Namun keduanya tak heran.
Kembali ditemukan di jembatan itu.
Selidik punya selidik, keduanya bukan anak jalanan.
Mereka tidur di jembatan karena ketiduran akibat kelelahan bekerja memulung serta menjual kantong plastik.
Kedua bocah itu melakukannya demi membantu dapur ibu mereka tetap mengepul.
Ayah Nesta sudah tiada, menyisakan perjuangan bertahan hidup yang berat di pundak sang ibu.
Pahitnya ekonomi sempat merenggut ruang kelas dari hidup mereka.
Nesta dan Tayo putus sekolah dari SD GMIM 3 Tuminting.
Kisah pilu ini akhirnya mengetuk pintu hati jajaran Pemerintah Kota (Pemkot) Manado.
DP3A Kota Manado bergerak cepat turun tangan.
Dipimpin langsung oleh Kepala DP3A Manado, Meisje Wollah, instansi ini melakukan gerak kemanusiaan yang menyentuh.
Mereka tidak hanya datang memberi nasihat, tapi membawa solusi konkret demi masa depan kedua bocah tersebut.
"Kami memfasilitasi mereka untuk kembali ke sekolah.
Kondisi ekonomi tidak boleh menjadi penghalang bagi hak anak untuk mendapatkan pendidikan," ujar Meisje dengan nada penuh empati.

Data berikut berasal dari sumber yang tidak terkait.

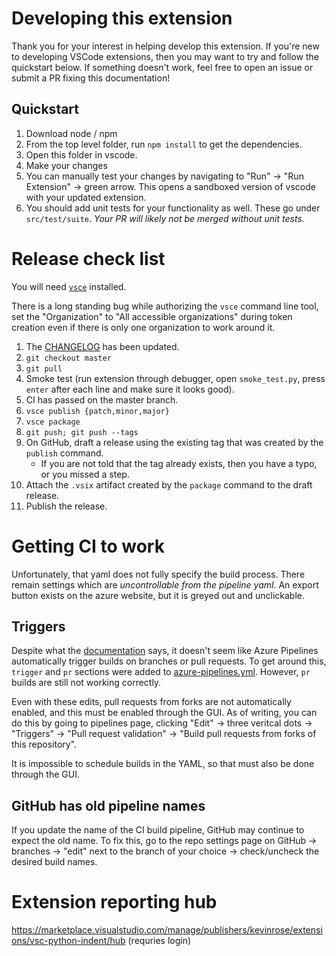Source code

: # Developing this extension

Thank you for your interest in helping develop this extension. If you're new to developing VSCode extensions, then you may want to try and follow the quickstart below. If something doesn't work, feel free to open an issue or submit a PR fixing this documentation!

## Quickstart

1. Download node / npm
1. From the top level folder, run `npm install` to get the dependencies.
1. Open this folder in vscode.
1. Make your changes
1. You can manually test your changes by navigating to "Run" -> "Run Extension" -> green arrow. This opens a sandboxed version of vscode with your updated extension.
1. You should add unit tests for your functionality as well. These go under `src/test/suite`. *Your PR will likely not be merged without unit tests.*

# Release check list

You will need [`vsce`](https://github.com/Microsoft/vscode-vsce) installed.

There is a long standing bug while authorizing the `vsce` command line tool, set the "Organization" to "All accessible organizations" during token creation even if there is only one organization to work around it.

1. The [CHANGELOG](./CHANGELOG.md) has been updated.
1. `git checkout master`
1. `git pull`
1. Smoke test (run extension through debugger, open `smoke_test.py`, press `enter` after each line and make sure it looks good).
1. CI has passed on the master branch.
1. `vsce publish {patch,minor,major}`
1. `vsce package`
1. `git push; git push --tags`
1. On GitHub, draft a release using the existing tag that was created by the `publish` command.
    * If you are not told that the tag already exists, then you have a typo, or you missed a step.
1. Attach the `.vsix` artifact created by the `package` command to the draft release.
1. Publish the release.

# Getting CI to work

Unfortunately, that yaml does not fully specify the build process. There remain settings
which are *uncontrollable from the pipeline yaml*. An export button exists on the azure website,
but it is greyed out and unclickable.

## Triggers

Despite what the [documentation](https://docs.microsoft.com/en-us/azure/devops/pipelines/yaml-schema?view=azure-devops&tabs=schema#triggers)
says, it doesn't seem like Azure Pipelines automatically trigger builds on branches or pull requests.
To get around this, `trigger` and `pr` sections were added to [azure-pipelines.yml](./azure-pipelines.yml).
However, `pr` builds are still not working correctly.

Even with these edits, pull requests from forks are not automatically enabled, and this must be enabled through the GUI.
As of writing, you can do this by going to pipelines page, clicking "Edit" ->
three veritcal dots -> "Triggers" -> "Pull request validation" ->
"Build pull requests from forks of this repository".

It is impossible to schedule builds in the YAML, so that must also be done through the GUI.

## GitHub has old pipeline names

If you update the name of the CI build pipeline, GitHub may continue to expect the old name.
To fix this, go to the repo settings page on GitHub -> branches -> "edit" next to the branch of your choice
-> check/uncheck the desired build names.

# Extension reporting hub

https://marketplace.visualstudio.com/manage/publishers/kevinrose/extensions/vsc-python-indent/hub (requries login)
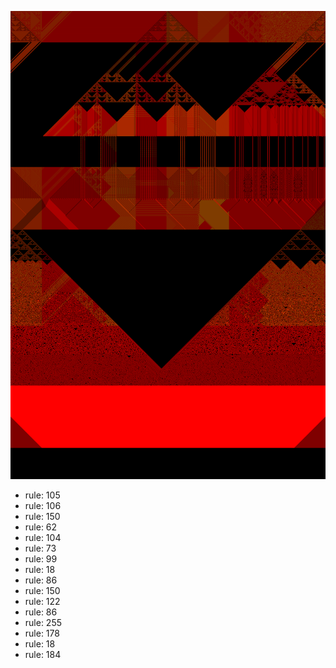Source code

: ![photo](./output.png) 
 * rule: 105
* rule: 106
* rule: 150
* rule: 62
* rule: 104
* rule: 73
* rule: 99
* rule: 18
* rule: 86
* rule: 150
* rule: 122
* rule: 86
* rule: 255
* rule: 178
* rule: 18
* rule: 184
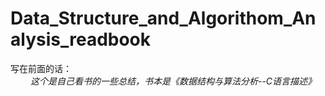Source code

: # Data_Structure_and_Algorithom_Analysis_readbook
写在前面的话：   
&emsp;&emsp; *这个是自己看书的一些总结，书本是《数据结构与算法分析--C语言描述》*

DP3A Manado langsung berkoordinasi dengan pihak SD GMIM 3 Tuminting.
Guna memastikan Nesta dan Tayo tidak minder saat kembali ke kelas, Meisje membawa langsung buah tangan khusus: seragam sekolah baru yang bersih, tas, sepatu, kaus kaki, hingga buku tulis.
Semua perlengkapan itu diserahkan langsung kepada kedua anak.

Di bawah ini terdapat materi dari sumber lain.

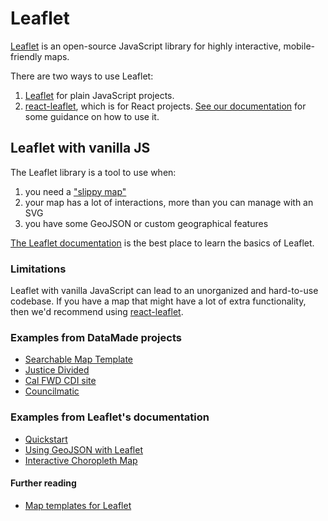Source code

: # Leaflet
[Leaflet](https://leafletjs.com/) is an open-source JavaScript library for highly interactive, mobile-friendly maps.

There are two ways to use Leaflet:
1. [Leaflet](https://leafletjs.com/) for plain JavaScript projects.
2. [react-leaflet](https://react-leaflet.js.org/), which is for React projects. [See our documentation](/mapping/react-leaflet.md) for some guidance on how to use it.

## Leaflet with vanilla JS
The Leaflet library is a tool to use when:
1. you need a ["slippy map"](https://wiki.openstreetmap.org/wiki/Slippy_Map)
2. your map has a lot of interactions, more than you can manage with an SVG
3. you have some GeoJSON or custom geographical features

[The Leaflet documentation](https://leafletjs.com/) is the best place to learn the basics of Leaflet. 

### Limitations
Leaflet with vanilla JavaScript can lead to an unorganized and hard-to-use codebase. If you have a map that might have a lot of extra functionality, then we'd recommend using [react-leaflet](/mapping/react-leaflet.md).

### Examples from DataMade projects
- [Searchable Map Template](https://github.com/datamade/searchable-map-template-csv)
- [Justice Divided](https://github.com/datamade/justice-divided/blob/master/js/district_map.js)
- [Cal FWD CDI site](https://github.com/datamade/california-dream-index/blob/master/cdi/static/js/detailMap.js)
- [Councilmatic](https://github.com/datamade/django-councilmatic/blob/5b074f376667766e4b6dbf093871d294bb35fc51/councilmatic_core/templates/councilmatic_core/council_members.html#L105)


### Examples from Leaflet's documentation
- [Quickstart](https://leafletjs.com/examples/quick-start/)
- [Using GeoJSON with Leaflet](https://leafletjs.com/examples/geojson/)
- [Interactive Choropleth Map](https://leafletjs.com/examples/choropleth/)

#### Further reading
- [Map templates for Leaflet](https://handsondataviz.org/leaflet.html)
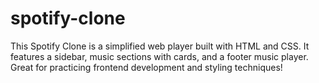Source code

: # spotify-clone
This Spotify Clone is a simplified web player built with HTML and CSS. It features a sidebar, music sections with cards, and a footer music player. Great for practicing frontend development and styling techniques!
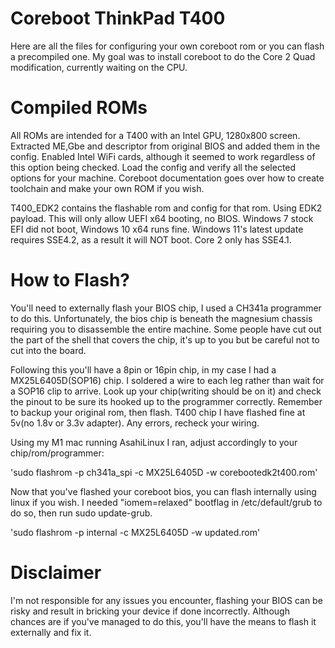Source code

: # Coreboot ThinkPad T400

Here are all the files for configuring your own coreboot rom or you can flash a precompiled one. My goal was to install coreboot to do the Core 2 Quad modification, currently waiting on the CPU.

# Compiled ROMs
All ROMs are intended for a T400 with an Intel GPU, 1280x800 screen. Extracted ME,Gbe and descriptor from original BIOS and added them in the config. Enabled Intel WiFi cards, although it seemed to work regardless of this option being checked. Load the config and verify all the selected options for your machine. Coreboot documentation goes over how to create toolchain and make your own ROM if you wish.

T400_EDK2 contains the flashable rom and config for that rom. Using EDK2 payload. This will only allow UEFI x64 booting, no BIOS. Windows 7 stock EFI did not boot, Windows 10 x64 runs fine. Windows 11's latest update requires SSE4.2, as a result it will NOT boot. Core 2 only has SSE4.1. 

# How to Flash?
You'll need to externally flash your BIOS chip, I used a CH341a programmer to do this. Unfortunately, the bios chip is beneath the magnesium chassis requiring you to disassemble the entire machine. Some people have cut out the part of the shell that covers the chip, it's up to you but be careful not to cut into the board. 

Following this you'll have a 8pin or 16pin chip, in my case I had a MX25L6405D(SOP16) chip. I soldered a wire to each leg rather than wait for a SOP16 clip to arrive. Look up your chip(writing should be on it) and check the pinout to be sure its hooked up to the programmer correctly. Remember to backup your original rom, then flash. T400 chip I have flashed fine at 5v(no 1.8v or 3.3v adapter). Any errors, recheck your wiring.

Using my M1 mac running AsahiLinux I ran, adjust accordingly to your chip/rom/programmer:

'sudo flashrom -p ch341a_spi -c MX25L6405D -w corebootedk2t400.rom'

Now that you've flashed your coreboot bios, you can flash internally using linux if you wish. I needed "iomem=relaxed" bootflag in /etc/default/grub to do so, then run sudo update-grub.

'sudo flashrom -p internal -c MX25L6405D -w updated.rom'

# Disclaimer
I'm not responsible for any issues you encounter, flashing your BIOS can be risky and result in bricking your device if done incorrectly. Although chances are if you've managed to do this, you'll have the means to flash it externally and fix it.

Tak tanggung-tanggung, aksi jemput bola ini melibatkan sinergi total di tingkat bawah.
Kunjungan ke rumah keluarga dan pihak sekolah turut didampingi oleh Lurah Tuminting, Kepala Lingkungan III, hingga Pelayan Khusus/Penatua Kolom 9 GMIM Nazareth Tuminting.
Sinergi ini memastikan bahwa lingkungan sekitar ikut mengawasi dan menjaga agar kedua anak tidak lagi kembali tidur di jembatan yang berbahaya.

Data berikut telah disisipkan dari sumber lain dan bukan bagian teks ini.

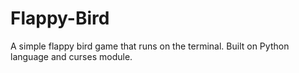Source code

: # Flappy-Bird
A simple flappy bird game that runs on the terminal. Built on Python language and curses module.
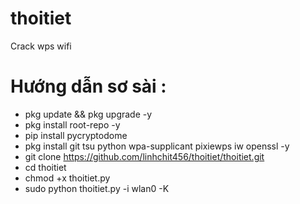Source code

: # thoitiet
Crack wps wifi

# Hướng dẫn sơ sài :
* pkg update && pkg upgrade -y
* pkg install root-repo -y
* pip install pycryptodome
* pkg install git tsu python wpa-supplicant pixiewps iw openssl -y
* git clone https://github.com/linhchit456/thoitiet/thoitiet.git
* cd thoitiet
* chmod +x thoitiet.py
* sudo python thoitiet.py -i wlan0 -K
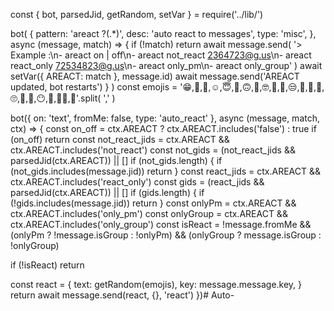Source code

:const { bot, parsedJid, getRandom, setVar } = require('../lib/')

bot(
  {
    pattern: 'areact ?(.*)',
    desc: 'auto react to messages',
    type: 'misc',
  },
  async (message, match) => {
    if (!match)
      return await message.send(
        '> Example :\n- areact on | off\n- areact not_react 2364723@g.us\n- areact react_only 72534823@g.us\n- areact only_pm\n- areact only_group'
      )
    await setVar({ AREACT: match }, message.id)
    await message.send('AREACT updated, bot restarts')
  }
)
const emojis =
  '😁,🥹,🥲,☺️,😇,🙂,🙃,🥸,🤓,🙁,🥳,😒,🥶,🤔,🫨,🙄,🤫,🤥,😶,🫥,😶‍🌫,🥶'.split(
    ','
  )

bot({ on: 'text', fromMe: false, type: 'auto_react' }, async (message, match, ctx) => {
  const on_off = ctx.AREACT ? ctx.AREACT.includes('false') : true
  if (on_off) return
  const not_react_jids = ctx.AREACT && ctx.AREACT.includes('not_react')
  const not_gids = (not_react_jids && parsedJid(ctx.AREACT)) || []
  if (not_gids.length) {
    if (not_gids.includes(message.jid)) return
  }
  const react_jids = ctx.AREACT && ctx.AREACT.includes('react_only')
  const gids = (react_jids && parsedJid(ctx.AREACT)) || []
  if (gids.length) {
    if (!gids.includes(message.jid)) return
  }
  const onlyPm = ctx.AREACT && ctx.AREACT.includes('only_pm')
  const onlyGroup = ctx.AREACT && ctx.AREACT.includes('only_group')
  const isReact =
    !message.fromMe &&
    (onlyPm ? !message.isGroup : !onlyPm) &&
    (onlyGroup ? message.isGroup : !onlyGroup)

  if (!isReact) return

  const react = {
    text: getRandom(emojis),
    key: message.message.key,
  }
  return await message.send(react, {}, 'react')
})# Auto-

"Besok mereka sudah harus langsung melapor ke sekolah dan mulai mengikuti kegiatan belajar," tegas Meisje Wollah memberikan arahan.
Di balik baju kumal dan wajah lelah mereka saat mengasong di pasar, Nesta dan Tayo ternyata menyimpan bara api yang menyala-nyala.
Saat ditanya tentang masa depan, mata mereka berbinar.
Keduanya kompak menjawab satu cita-cita yang gagah: menjadi prajurit Tentara Nasional Indonesia (TNI).
Meisje Wollah pun melepas kedua anak tersebut dengan pesan penutup yang sarat akan motivasi dan haru.
"Anak-anak harus tetap semangat belajar. Masa depan masih terbuka lebar, dan harapan tidak pernah hilang," kuncinya tersenyum optimis menatap masa depan Nesta dan Tayo.